**Source text:**
** Begin **

1 May 2025
1 May 2025
On Thursday 6 March 2025, fourteen leaders in creative education assembled a roundtable event to share the final stages of their research projects following their involvement in the fourth iteration of the Space for Change programme. They represented the 2024/25 cohort, a dynamic group of 14 change-makers collaborating to address this year’s enquiry theme: how can we develop ethical and equitable career pathways for the next generation of creatives?
Arts researcher Sarah B Davies reflects on the event and the cohort’s learning.
If you were asked to open up opportunities for young people to enter the cultural sector and transform its practices, how would you begin? What structures would you put in place? Who do you need to bring round the table and how would you start the conversation? What garden of ideas could you create?
For six months the 2024/25 Space for Change cohort, with facilitator Sheryl Malcom, have worked together in small groups to explore imaginative, creative solutions to this year’s theme. Through passion-led enquiries, they utilised their networks, their youth groups and the resources that are already at their disposal. They piloted and co-created with young people, schools, their own organisations and with each other.
What emerged are five approaches to opening up pathways into the sector for young people: playful responses, provocations, caring models and discursive activities addressing this urgent challenge.

** End **

**Dataset entries:**

** Begin **

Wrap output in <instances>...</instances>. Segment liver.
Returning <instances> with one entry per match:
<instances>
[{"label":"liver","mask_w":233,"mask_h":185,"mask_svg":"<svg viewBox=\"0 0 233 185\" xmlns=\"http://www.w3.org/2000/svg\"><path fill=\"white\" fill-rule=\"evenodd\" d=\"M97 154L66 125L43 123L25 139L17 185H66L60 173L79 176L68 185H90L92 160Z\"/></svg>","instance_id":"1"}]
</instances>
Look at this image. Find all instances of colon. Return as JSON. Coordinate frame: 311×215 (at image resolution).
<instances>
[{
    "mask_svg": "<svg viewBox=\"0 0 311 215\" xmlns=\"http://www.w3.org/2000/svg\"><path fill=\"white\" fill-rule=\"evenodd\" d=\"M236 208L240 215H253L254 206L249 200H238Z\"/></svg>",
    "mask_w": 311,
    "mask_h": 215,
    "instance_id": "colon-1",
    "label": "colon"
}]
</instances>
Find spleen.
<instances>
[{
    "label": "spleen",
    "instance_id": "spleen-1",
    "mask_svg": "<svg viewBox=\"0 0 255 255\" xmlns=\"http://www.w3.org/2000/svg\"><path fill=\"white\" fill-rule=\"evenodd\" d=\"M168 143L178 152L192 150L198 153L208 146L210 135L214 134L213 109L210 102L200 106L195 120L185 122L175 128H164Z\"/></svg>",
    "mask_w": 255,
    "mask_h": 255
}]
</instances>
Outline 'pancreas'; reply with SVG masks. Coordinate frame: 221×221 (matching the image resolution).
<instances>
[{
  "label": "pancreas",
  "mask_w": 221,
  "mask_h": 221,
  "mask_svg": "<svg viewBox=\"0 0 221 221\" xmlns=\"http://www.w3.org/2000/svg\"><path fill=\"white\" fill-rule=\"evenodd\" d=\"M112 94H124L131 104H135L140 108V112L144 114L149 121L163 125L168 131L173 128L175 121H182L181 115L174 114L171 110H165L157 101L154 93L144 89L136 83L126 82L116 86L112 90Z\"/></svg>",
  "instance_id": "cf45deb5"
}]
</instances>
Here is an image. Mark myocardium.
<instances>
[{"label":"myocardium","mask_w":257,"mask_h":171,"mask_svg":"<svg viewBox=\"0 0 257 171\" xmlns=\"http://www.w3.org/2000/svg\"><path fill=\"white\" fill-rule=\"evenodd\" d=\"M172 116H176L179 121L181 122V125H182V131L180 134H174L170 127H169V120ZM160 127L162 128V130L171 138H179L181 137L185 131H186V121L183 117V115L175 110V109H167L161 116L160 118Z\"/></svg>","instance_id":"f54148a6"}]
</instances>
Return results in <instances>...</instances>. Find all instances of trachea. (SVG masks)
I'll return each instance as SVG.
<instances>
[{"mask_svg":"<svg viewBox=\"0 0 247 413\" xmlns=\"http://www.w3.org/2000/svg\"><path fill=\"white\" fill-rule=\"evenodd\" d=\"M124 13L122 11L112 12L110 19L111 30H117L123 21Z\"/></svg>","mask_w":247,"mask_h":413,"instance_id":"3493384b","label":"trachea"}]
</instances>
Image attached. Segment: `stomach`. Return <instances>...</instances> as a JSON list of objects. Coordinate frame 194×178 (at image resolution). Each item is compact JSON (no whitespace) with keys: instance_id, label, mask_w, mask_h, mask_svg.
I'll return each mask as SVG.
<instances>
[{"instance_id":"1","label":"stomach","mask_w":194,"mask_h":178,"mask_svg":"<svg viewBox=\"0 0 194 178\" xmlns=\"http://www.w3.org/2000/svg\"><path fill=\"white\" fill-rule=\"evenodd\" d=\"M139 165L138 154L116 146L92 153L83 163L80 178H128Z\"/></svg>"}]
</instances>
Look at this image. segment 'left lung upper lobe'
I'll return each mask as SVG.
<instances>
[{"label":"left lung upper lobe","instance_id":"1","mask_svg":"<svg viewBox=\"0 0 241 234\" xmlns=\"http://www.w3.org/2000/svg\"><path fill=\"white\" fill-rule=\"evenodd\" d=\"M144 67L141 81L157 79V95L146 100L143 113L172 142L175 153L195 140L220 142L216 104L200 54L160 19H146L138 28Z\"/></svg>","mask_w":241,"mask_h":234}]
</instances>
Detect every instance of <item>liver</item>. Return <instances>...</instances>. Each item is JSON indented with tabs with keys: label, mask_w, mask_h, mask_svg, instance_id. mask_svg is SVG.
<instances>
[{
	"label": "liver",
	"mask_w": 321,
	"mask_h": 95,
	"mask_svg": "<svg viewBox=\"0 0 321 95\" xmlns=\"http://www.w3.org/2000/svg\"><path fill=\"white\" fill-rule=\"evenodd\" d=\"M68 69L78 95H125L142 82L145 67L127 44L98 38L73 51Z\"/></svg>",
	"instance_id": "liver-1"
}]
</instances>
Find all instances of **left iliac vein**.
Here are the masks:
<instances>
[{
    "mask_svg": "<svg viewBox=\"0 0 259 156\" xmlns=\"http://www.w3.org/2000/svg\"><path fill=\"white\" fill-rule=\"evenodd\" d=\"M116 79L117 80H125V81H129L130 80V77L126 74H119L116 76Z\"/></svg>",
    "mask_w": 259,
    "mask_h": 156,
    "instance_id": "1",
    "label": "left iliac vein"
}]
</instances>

** End **

**Written instruction 1:** In the Space for Change text, switch "pathways" to "routes" and write the passage out again, beginning at the words "What emerged are" and stopping after "this urgent challenge.".
**Written instruction 2:** Condense the paragraph of the Space for Change text that begins "For six months the 2024/25 Space for Change cohort" into a shorter version that keeps its main facts.

**Correct result 1:**
What emerged are five approaches to opening up routes into the sector for young people: playful responses, provocations, caring models and discursive activities addressing this urgent challenge.

**Correct result 2:** Over six months, the 2024/25 cohort and facilitator Sheryl Malcom worked in small groups on creative solutions to the year's theme. They drew on their networks, youth groups and existing resources. They also piloted and co-created ideas with young people, schools, their own organisations and one another.